"Personalized" drugs have received a lot of hype. Individuals have different characteristics at the genetic, physical, environmental exposure, and psychological levels, which means that interventions must be made for their nuances and unique characteristics in order to effectively control the diseases they may have. This belief is supported to a certain extent by emerging technologies, including genomics, transcriptomics, proteomics, imaging technology, and electronic health monitoring equipment, which reveal the wide range of differences between individuals that lead to the development of diseases.
Precision medicine aims to improve medical care by understanding the underlying molecular mechanisms, so as to develop more effective treatment strategies. Due to the rapid advancement of technology, a large amount of information can be obtained from the analysis of a single patient, which makes this possible.
It is necessary to consider collecting materials and data from clinical trials through different technologies (e.g., genomics, transcriptomics, proteomics, metabolomics, etc.) to ensure transformational utility. Panomics is a combination of all the data obtained from different methods, which can help unravel the complexity of pathological conditions and provide clinical guidelines to guide patient care, thereby promoting the progress and success of precision medicine. These methods present challenges ranging from experimentation to interpretation procedures.

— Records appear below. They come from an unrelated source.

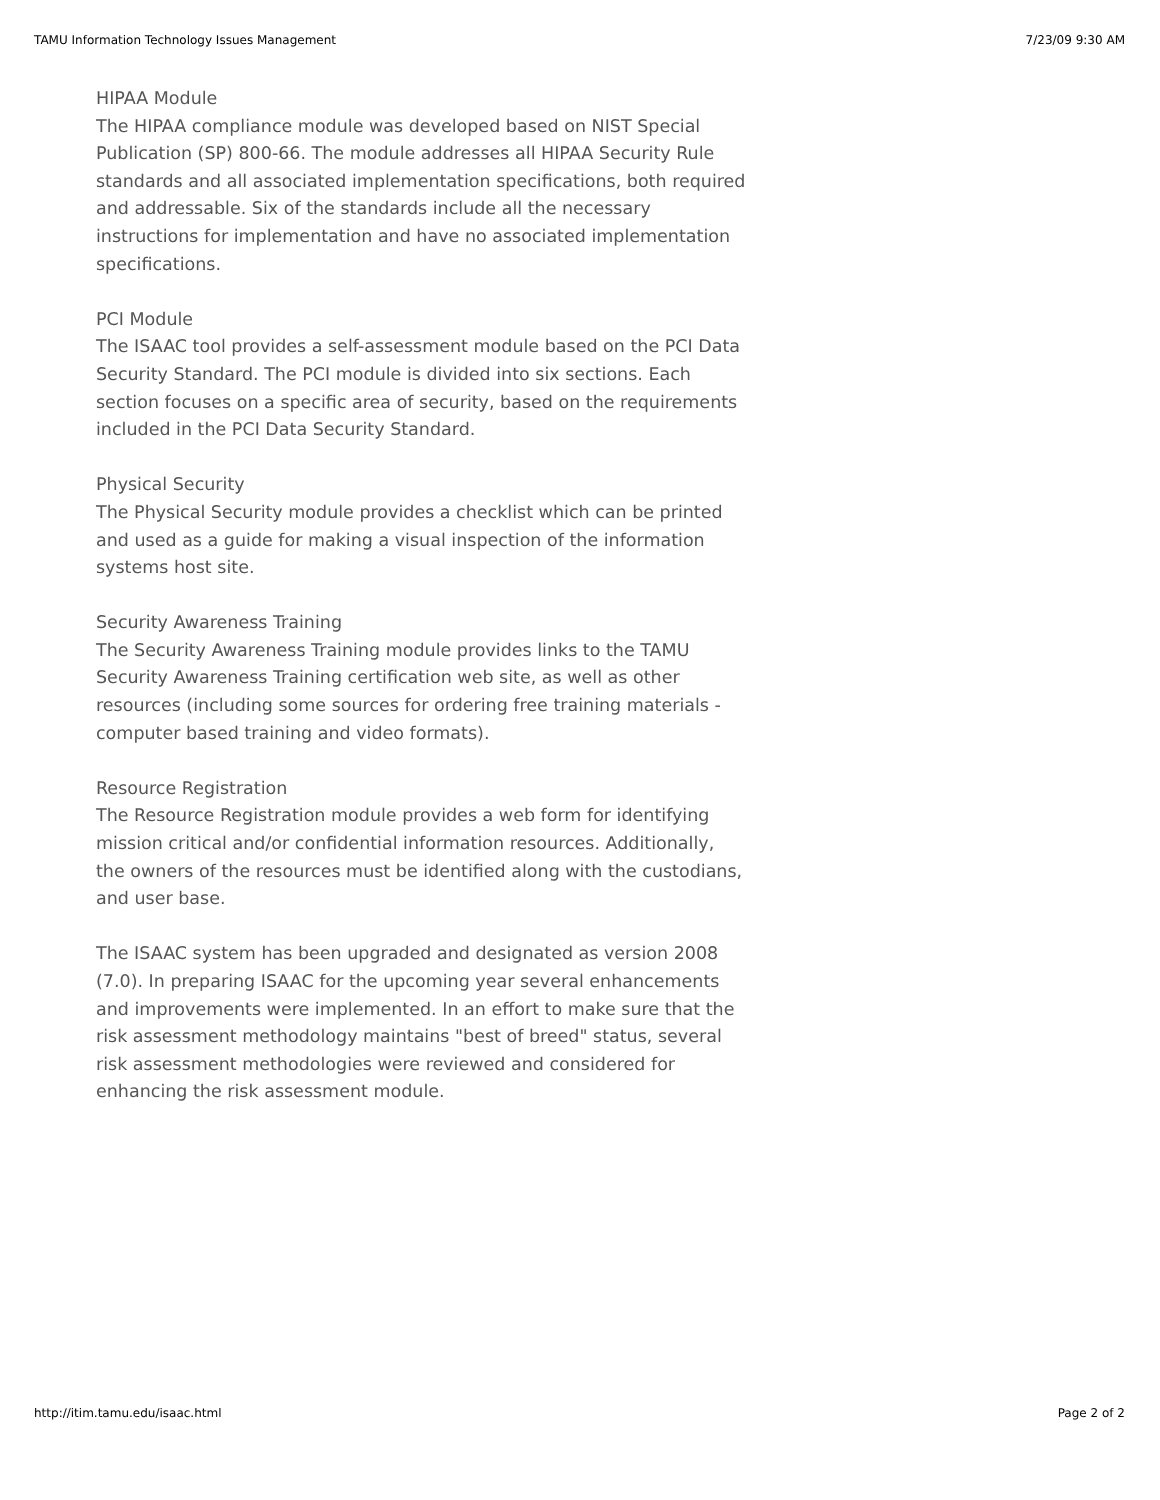TAMU Information Technology Issues Management 7/23/09 9:30 AM
HIPAA Module
The HIPAA compliance module was developed based on NIST Special Publication (SP) 800-66. The module addresses all HIPAA Security Rule standards and all associated implementation specifications, both required and addressable. Six of the standards include all the necessary instructions for implementation and have no associated implementation specifications.
PCI Module
The ISAAC tool provides a self-assessment module based on the PCI Data Security Standard. The PCI module is divided into six sections. Each section focuses on a specific area of security, based on the requirements included in the PCI Data Security Standard.
Physical Security
The Physical Security module provides a checklist which can be printed and used as a guide for making a visual inspection of the information systems host site.
Security Awareness Training
The Security Awareness Training module provides links to the TAMU Security Awareness Training certification web site, as well as other resources (including some sources for ordering free training materials - computer based training and video formats).
Resource Registration
The Resource Registration module provides a web form for identifying mission critical and/or confidential information resources. Additionally, the owners of the resources must be identified along with the custodians, and user base.
The ISAAC system has been upgraded and designated as version 2008 (7.0). In preparing ISAAC for the upcoming year several enhancements and improvements were implemented. In an effort to make sure that the risk assessment methodology maintains "best of breed" status, several risk assessment methodologies were reviewed and considered for enhancing the risk assessment module.
http://itim.tamu.edu/isaac.html Page 2 of 2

In today's world, information is widely spread through social media, and any material can reach a wide audience in less than a minute. Given that medical information is accessible through digital tools and the trend continues to grow, it is necessary to empower patients based on expert advice to avoid potential unknowing and unsafe effects. Therefore, new emphasis must be placed on the working methods of ethics review committees or research ethics committees, as well as transparency and informed consent procedures. Moral education and training of healthcare professionals is also an integral part of their participation in the innovative medical process. It must be pointed out that health inequality is a global phenomenon that needs to be addressed.
A recent study by Abernethy and colleagues showed that due to comparative efficiency studies, economic analysis, and technology evaluation, some countries lack the resources to translate new technologies and treatments into clinical practice because they are more costly. We must encourage global collaboration (ie, clinical research, translational research projects, and biobanks) to reduce these differences and achieve equality in healthcare on a global scale. In addition, if precision medicine can reduce future healthcare costs (for example, in the next 50 years), it can reduce wrong doses, drug reactions, unnecessary treatments, and late diagnosis. The development of next-generation sequencing and its integration with clinical practice has become one of the key examples of genome sequencing cost reduction. From the US$1 billion in the first draft of the human genome to US$1,000 today, it is comparable to conventional clinical testing.
In addition, in order to promote new discoveries and improvements, the information collected in a dedicated database must be globally accessible so that the data can be processed and interpreted quickly. To support the transition from oncology to patient-centered care, it is necessary to share data to unlock potential and advance research. In addition, medicine is making rapid progress in identifying the unique genetics of patients to break the barriers of prevention, diagnosis, and treatment. Researchers, clinicians, industry representatives, regulatory agencies, and more importantly, patients must work together to ensure that personalized medicine revolutionizes healthcare. The goal of the health system and the scientific community should be to change from a passive medical viewpoint to an active medical viewpoint, which is closely related to innovation and ethical issues.